*EXERCISE PROMPT*
Every record, apart from its pictures, should be repeated exactly.
***** EXTRACTED INFORMATION
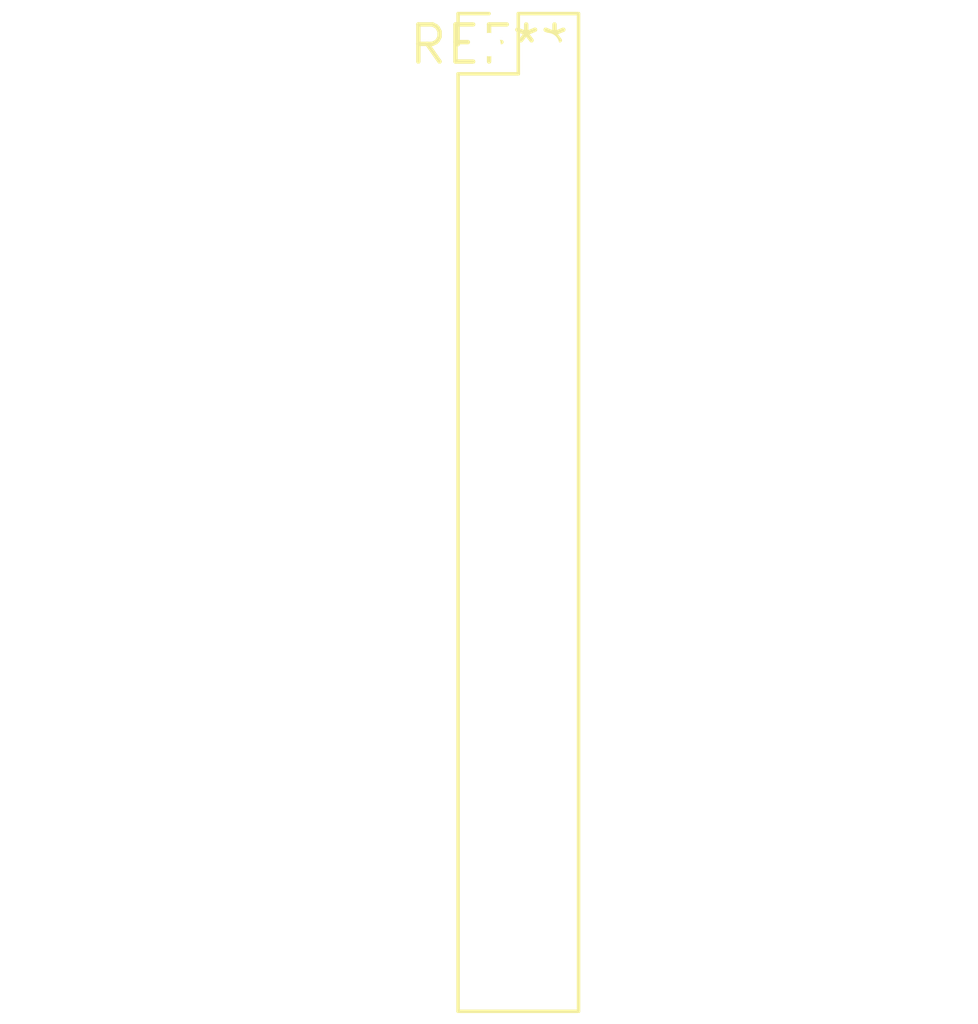
<source format=kicad_pcb>
(kicad_pcb (version 20240108) (generator pcbnew)

  (general
    (thickness 1.6)
  )

  (paper "A4")
  (layers
    (0 "F.Cu" signal)
    (31 "B.Cu" signal)
    (32 "B.Adhes" user "B.Adhesive")
    (33 "F.Adhes" user "F.Adhesive")
    (34 "B.Paste" user)
    (35 "F.Paste" user)
    (36 "B.SilkS" user "B.Silkscreen")
    (37 "F.SilkS" user "F.Silkscreen")
    (38 "B.Mask" user)
    (39 "F.Mask" user)
    (40 "Dwgs.User" user "User.Drawings")
    (41 "Cmts.User" user "User.Comments")
    (42 "Eco1.User" user "User.Eco1")
    (43 "Eco2.User" user "User.Eco2")
    (44 "Edge.Cuts" user)
    (45 "Margin" user)
    (46 "B.CrtYd" user "B.Courtyard")
    (47 "F.CrtYd" user "F.Courtyard")
    (48 "B.Fab" user)
    (49 "F.Fab" user)
    (50 "User.1" user)
    (51 "User.2" user)
    (52 "User.3" user)
    (53 "User.4" user)
    (54 "User.5" user)
    (55 "User.6" user)
    (56 "User.7" user)
    (57 "User.8" user)
    (58 "User.9" user)
  )

  (setup
    (pad_to_mask_clearance 0)
    (pcbplotparams
      (layerselection 0x00010fc_ffffffff)
      (plot_on_all_layers_selection 0x0000000_00000000)
      (disableapertmacros false)
      (usegerberextensions false)
      (usegerberattributes false)
      (usegerberadvancedattributes false)
      (creategerberjobfile false)
      (dashed_line_dash_ratio 12.000000)
      (dashed_line_gap_ratio 3.000000)
      (svgprecision 4)
      (plotframeref false)
      (viasonmask false)
      (mode 1)
      (useauxorigin false)
      (hpglpennumber 1)
      (hpglpenspeed 20)
      (hpglpendiameter 15.000000)
      (dxfpolygonmode false)
      (dxfimperialunits false)
      (dxfusepcbnewfont false)
      (psnegative false)
      (psa4output false)
      (plotreference false)
      (plotvalue false)
      (plotinvisibletext false)
      (sketchpadsonfab false)
      (subtractmaskfromsilk false)
      (outputformat 1)
      (mirror false)
      (drillshape 1)
      (scaleselection 1)
      (outputdirectory "")
    )
  )

  (net 0 "")

  (footprint "PinHeader_2x17_P2.00mm_Vertical" (layer "F.Cu") (at 0 0))

)

</source>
**********
*ANSWER SECTION*
<source format=kicad_pcb>
(kicad_pcb (version 20240108) (generator pcbnew)

  (general
    (thickness 1.6)
  )

  (paper "A4")
  (layers
    (0 "F.Cu" signal)
    (31 "B.Cu" signal)
    (32 "B.Adhes" user "B.Adhesive")
    (33 "F.Adhes" user "F.Adhesive")
    (34 "B.Paste" user)
    (35 "F.Paste" user)
    (36 "B.SilkS" user "B.Silkscreen")
    (37 "F.SilkS" user "F.Silkscreen")
    (38 "B.Mask" user)
    (39 "F.Mask" user)
    (40 "Dwgs.User" user "User.Drawings")
    (41 "Cmts.User" user "User.Comments")
    (42 "Eco1.User" user "User.Eco1")
    (43 "Eco2.User" user "User.Eco2")
    (44 "Edge.Cuts" user)
    (45 "Margin" user)
    (46 "B.CrtYd" user "B.Courtyard")
    (47 "F.CrtYd" user "F.Courtyard")
    (48 "B.Fab" user)
    (49 "F.Fab" user)
    (50 "User.1" user)
    (51 "User.2" user)
    (52 "User.3" user)
    (53 "User.4" user)
    (54 "User.5" user)
    (55 "User.6" user)
    (56 "User.7" user)
    (57 "User.8" user)
    (58 "User.9" user)
  )

  (setup
    (pad_to_mask_clearance 0)
    (pcbplotparams
      (layerselection 0x00010fc_ffffffff)
      (plot_on_all_layers_selection 0x0000000_00000000)
      (disableapertmacros false)
      (usegerberextensions false)
      (usegerberattributes false)
      (usegerberadvancedattributes false)
      (creategerberjobfile false)
      (dashed_line_dash_ratio 12.000000)
      (dashed_line_gap_ratio 3.000000)
      (svgprecision 4)
      (plotframeref false)
      (viasonmask false)
      (mode 1)
      (useauxorigin false)
      (hpglpennumber 1)
      (hpglpenspeed 20)
      (hpglpendiameter 15.000000)
      (dxfpolygonmode false)
      (dxfimperialunits false)
      (dxfusepcbnewfont false)
      (psnegative false)
      (psa4output false)
      (plotreference false)
      (plotvalue false)
      (plotinvisibletext false)
      (sketchpadsonfab false)
      (subtractmaskfromsilk false)
      (outputformat 1)
      (mirror false)
      (drillshape 1)
      (scaleselection 1)
      (outputdirectory "")
    )
  )

  (net 0 "")

  (footprint "PinHeader_2x17_P2.00mm_Vertical" (layer "F.Cu") (at 0 0))

)

</source>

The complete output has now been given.